### EXERCISE REQUIREMENTS
Your reply should reproduce each entry exactly and contain no pictures.

[Web interface edit records]
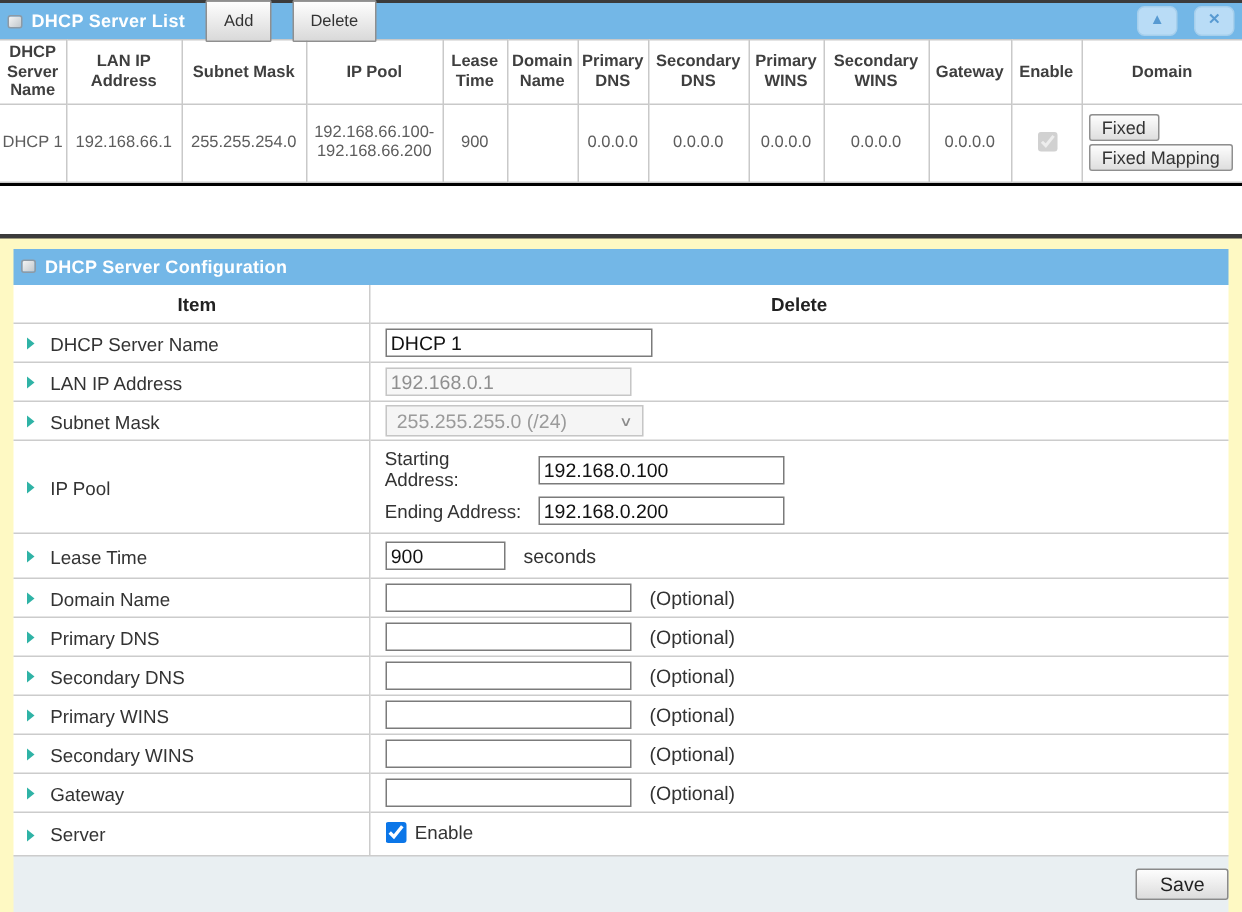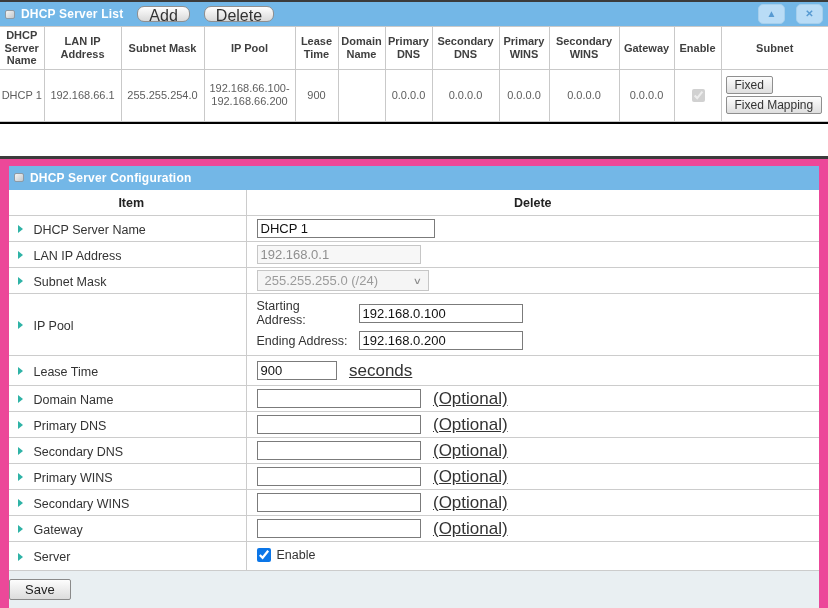--- a/index.html
+++ b/index.html
@@ -20,24 +20,24 @@
   .bullet {
     width:10px; height:9px; flex:0 0 auto;
     background:linear-gradient(135deg,#f4f4f4,#c2c8cc);
     border:1px solid #8d9aa5; border-radius:2px;
   }
   .caption-title {
     color:#fff; font-weight:bold; font-size:12px; letter-spacing:.2px;
     white-space:nowrap;
   }
   .bar-btn {
-    margin-left:8px; height:16px; padding:0 11px;
-    font-family:inherit; font-size:16px; color:#333;
+    margin-left:8px; height:28px; padding:0 11px;
+    font-family:inherit; font-size:11px; color:#333;
     background:linear-gradient(#fefefe,#d9d9d9);
-    border:1px solid #8f8f8f; border-radius:7px;
+    border:1px solid #8f8f8f; border-radius:1px;
     cursor:pointer; white-space:nowrap;
   }
   .spacer { flex:1; }
   .win-btn {
     width:27px; height:20px; margin-left:5px;
     background:#b9dcf6; border:1px solid #a6cfec; border-radius:5px;
     color:#579ad2; font-size:10px; font-weight:bold; line-height:1;
     display:flex; align-items:center; justify-content:center;
     cursor:pointer; padding:0;
   }
@@ -67,21 +67,21 @@
     background:linear-gradient(#fdfdfd,#dedede);
     border:1px solid #8f8f8f; border-radius:2px;
     padding:1px 8px; cursor:pointer;
   }
   .list-check { width:13px; height:13px; }
 
   
   .config-panel {
     margin-top:32px;
     border-top:3px solid #3b3b3b;
-    background:#ec4899;
+    background:#fef9c3;
     padding:7px 9px 0 9px;
   }
   .config-table { width:100%; border-collapse:collapse; background:#fff; }
   .config-table col.item-col { width:237px; }
   .config-table td {
     border-top:1px solid #ccc;
     font-size:12.5px; color:#333; height:26px; vertical-align:middle;
   }
   .config-table tr.hdr td {
     font-weight:bold; text-align:center; height:26px; color:#222;
@@ -109,29 +109,29 @@
   .fake-select {
     width:172px; height:21px;
     background:#f5f5f5; border:1px solid #c6c6c6;
     color:#9b9b9b; font-size:13px;
     display:inline-flex; align-items:center; justify-content:space-between;
     padding:0 7px; vertical-align:middle;
   }
   .chev { color:#8a8a8a; font-size:9px; transform:scaleX(1.4); }
   .pool-line { display:flex; align-items:center; gap:8px; margin:4px 0; }
   .pool-label { width:94px; }
-  .note, .unit { margin-left:9px; font-size:17px; color:#333; vertical-align:middle;text-decoration:underline; }
+  .note, .unit { margin-left:9px; font-size:13px; color:#333; vertical-align:middle; }
   tr.pool-row td { height:58px; }
   tr.lease-row td { height:30px; }
   tr.server-row td { height:28px; }
   .chk-wrap { display:inline-flex; align-items:center; gap:6px; }
   .blue-check { width:14px; height:14px; accent-color:#0b76e8; margin:0; }
   .config-footer {
     height:38px; background:#e9eff2; border-top:1px solid #ccc;
-    display:flex; align-items:center; justify-content:flex-start;
+    display:flex; align-items:center; justify-content:flex-end;
   }
   .save-btn {
     font-family:inherit; font-size:13px; color:#222;
     background:linear-gradient(#fdfdfd,#dcdcdc);
     border:1px solid #8a8a8a; border-radius:2px;
     padding:2px 15px; cursor:pointer;
   }
 </style>
 </head>
 <body>
@@ -174,21 +174,21 @@
         <th>Subnet Mask</th>
         <th>IP Pool</th>
         <th>Lease Time</th>
         <th>Domain Name</th>
         <th>Primary DNS</th>
         <th>Secondary DNS</th>
         <th>Primary WINS</th>
         <th>Secondary WINS</th>
         <th>Gateway</th>
         <th>Enable</th>
-        <th>Subnet</th>
+        <th>Domain</th>
       </tr>
     </thead>
     <tbody>
       <tr>
         <td>DHCP 1</td>
         <td>192.168.66.1</td>
         <td>255.255.254.0</td>
         <td>192.168.66.100-192.168.66.200</td>
         <td>900</td>
         <td></td>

### ANSWER TO THIS EXERCISE
--- a/index.html
+++ b/index.html
@@ -20,24 +20,24 @@
   .bullet {
     width:10px; height:9px; flex:0 0 auto;
     background:linear-gradient(135deg,#f4f4f4,#c2c8cc);
     border:1px solid #8d9aa5; border-radius:2px;
   }
   .caption-title {
     color:#fff; font-weight:bold; font-size:12px; letter-spacing:.2px;
     white-space:nowrap;
   }
   .bar-btn {
-    margin-left:8px; height:16px; padding:0 11px;
-    font-family:inherit; font-size:16px; color:#333;
+    margin-left:8px; height:28px; padding:0 11px;
+    font-family:inherit; font-size:11px; color:#333;
     background:linear-gradient(#fefefe,#d9d9d9);
-    border:1px solid #8f8f8f; border-radius:7px;
+    border:1px solid #8f8f8f; border-radius:1px;
     cursor:pointer; white-space:nowrap;
   }
   .spacer { flex:1; }
   .win-btn {
     width:27px; height:20px; margin-left:5px;
     background:#b9dcf6; border:1px solid #a6cfec; border-radius:5px;
     color:#579ad2; font-size:10px; font-weight:bold; line-height:1;
     display:flex; align-items:center; justify-content:center;
     cursor:pointer; padding:0;
   }
@@ -67,21 +67,21 @@
     background:linear-gradient(#fdfdfd,#dedede);
     border:1px solid #8f8f8f; border-radius:2px;
     padding:1px 8px; cursor:pointer;
   }
   .list-check { width:13px; height:13px; }
 
   
   .config-panel {
     margin-top:32px;
     border-top:3px solid #3b3b3b;
-    background:#ec4899;
+    background:#fef9c3;
     padding:7px 9px 0 9px;
   }
   .config-table { width:100%; border-collapse:collapse; background:#fff; }
   .config-table col.item-col { width:237px; }
   .config-table td {
     border-top:1px solid #ccc;
     font-size:12.5px; color:#333; height:26px; vertical-align:middle;
   }
   .config-table tr.hdr td {
     font-weight:bold; text-align:center; height:26px; color:#222;
@@ -109,29 +109,29 @@
   .fake-select {
     width:172px; height:21px;
     background:#f5f5f5; border:1px solid #c6c6c6;
     color:#9b9b9b; font-size:13px;
     display:inline-flex; align-items:center; justify-content:space-between;
     padding:0 7px; vertical-align:middle;
   }
   .chev { color:#8a8a8a; font-size:9px; transform:scaleX(1.4); }
   .pool-line { display:flex; align-items:center; gap:8px; margin:4px 0; }
   .pool-label { width:94px; }
-  .note, .unit { margin-left:9px; font-size:17px; color:#333; vertical-align:middle;text-decoration:underline; }
+  .note, .unit { margin-left:9px; font-size:13px; color:#333; vertical-align:middle; }
   tr.pool-row td { height:58px; }
   tr.lease-row td { height:30px; }
   tr.server-row td { height:28px; }
   .chk-wrap { display:inline-flex; align-items:center; gap:6px; }
   .blue-check { width:14px; height:14px; accent-color:#0b76e8; margin:0; }
   .config-footer {
     height:38px; background:#e9eff2; border-top:1px solid #ccc;
-    display:flex; align-items:center; justify-content:flex-start;
+    display:flex; align-items:center; justify-content:flex-end;
   }
   .save-btn {
     font-family:inherit; font-size:13px; color:#222;
     background:linear-gradient(#fdfdfd,#dcdcdc);
     border:1px solid #8a8a8a; border-radius:2px;
     padding:2px 15px; cursor:pointer;
   }
 </style>
 </head>
 <body>
@@ -174,21 +174,21 @@
         <th>Subnet Mask</th>
         <th>IP Pool</th>
         <th>Lease Time</th>
         <th>Domain Name</th>
         <th>Primary DNS</th>
         <th>Secondary DNS</th>
         <th>Primary WINS</th>
         <th>Secondary WINS</th>
         <th>Gateway</th>
         <th>Enable</th>
-        <th>Subnet</th>
+        <th>Domain</th>
       </tr>
     </thead>
     <tbody>
       <tr>
         <td>DHCP 1</td>
         <td>192.168.66.1</td>
         <td>255.255.254.0</td>
         <td>192.168.66.100-192.168.66.200</td>
         <td>900</td>
         <td></td>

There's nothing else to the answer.